When I read the first chapter of Acts, I'm mindful that it's a critical kairos moment, entrusted to ordinary and sometimes uncomprehending human beings like Peter but also empowered by God's Spirit. It's post-Jesus of Nazareth and pre-church. It's a hand-off in the marathon of salvation history that hinges on all that has been with all that will be. What a moment!
I don't want to be overly dramatic here, but sometimes I feel like we're in a critical moment, too. Our transition is from post-Christendom to pre-something else! This kairos moment is entrusted to us ordinary and sometimes uncomprehending human beings but also empowered by God's Spirit. Peter interpreted the moment from scripture and called for +1 in the number of disciples.
It's easy to romanticize or idealize this 1st century moment when in fact the reason that they scattered from Jerusalem to Judea to Samaria and the ends of the world was because there was persecution. It was a hard and disruptive time for Christians but in the midst of the disruption, Christianity spread to new places, new people, and in new ways.
Today people are scattering, too. The next generation has scattered from the church, often because our forms of worship and our failure to live out the faith has made Christianity irrelevant to their lives. As people move or become discouraged with a local church, they scatter and often don't become a part of a faith community as readily as before or if at all. There are lots of reasons--many of them very socially acceptable like the increase of travel by many Americans--that makes a connection with a faith community weaker and weaker. While it breaks my heart that there is such a scattering of the people, instead of just beating ourselves up for it, I wonder what we might learn from Acts about what to do when there is this kind of upheaval in church as we have known it.

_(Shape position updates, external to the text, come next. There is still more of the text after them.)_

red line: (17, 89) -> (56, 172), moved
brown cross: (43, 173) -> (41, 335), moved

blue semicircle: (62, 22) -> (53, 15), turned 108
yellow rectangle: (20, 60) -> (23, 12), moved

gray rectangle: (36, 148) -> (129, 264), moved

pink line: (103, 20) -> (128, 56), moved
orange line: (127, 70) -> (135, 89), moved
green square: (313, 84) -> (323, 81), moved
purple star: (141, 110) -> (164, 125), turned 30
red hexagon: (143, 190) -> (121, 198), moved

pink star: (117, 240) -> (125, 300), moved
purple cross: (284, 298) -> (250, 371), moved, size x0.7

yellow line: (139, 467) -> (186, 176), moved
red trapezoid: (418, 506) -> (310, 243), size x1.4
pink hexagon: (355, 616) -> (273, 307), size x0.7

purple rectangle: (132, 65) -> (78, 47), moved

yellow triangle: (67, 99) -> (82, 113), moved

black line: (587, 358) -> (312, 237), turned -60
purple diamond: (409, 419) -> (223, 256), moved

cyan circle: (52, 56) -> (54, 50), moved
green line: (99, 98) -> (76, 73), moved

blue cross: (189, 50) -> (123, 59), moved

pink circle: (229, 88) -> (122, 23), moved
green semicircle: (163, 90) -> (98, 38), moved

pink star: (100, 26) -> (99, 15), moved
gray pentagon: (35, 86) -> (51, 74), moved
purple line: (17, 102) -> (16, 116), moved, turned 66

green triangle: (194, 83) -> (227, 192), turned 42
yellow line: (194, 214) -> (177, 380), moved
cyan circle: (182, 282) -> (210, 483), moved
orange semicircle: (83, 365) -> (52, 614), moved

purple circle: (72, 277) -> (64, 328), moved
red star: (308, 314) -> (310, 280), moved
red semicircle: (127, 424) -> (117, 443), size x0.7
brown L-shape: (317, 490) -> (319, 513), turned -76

Phyllis Tickle in her book, The Great Emergence: How Christianity Is Changing and Why, views Christendom from the perspective of major upheavals and how upsetting it was for many Christians and the church at each disruptive time. During these times of upheaval, people had to rethink what was essential in being a Christian but "because of the reconfiguration of those treasures (of tradition) into new shapes and vessels and accommodations, the faith they testify to was scattered across a far broader geographic and demographic area than it had previous occupied. And...(the church) was freed to develop a praxis, liturgy, and theological richness" (p. 27) than before. The church didn't cease to be but spread wider and deeper than before.
So do you think this is a "disruption" in Christianity that will allow the emergence of a new way of being Christian here in the US? And if so, what treasure do we bring out of our ancient tradition and what do we "bring out" that is new (Matthew 13:52)?
Is this just a discouraging, downward spiraling time as the church or is it actually a kairos moment entrusted to us like those hinge times in the past? Like runners in the marathon of salvation history, are we at the point of a hand-off to an emerging way of being church? If so, what is required of us?
Please share your thoughts with others!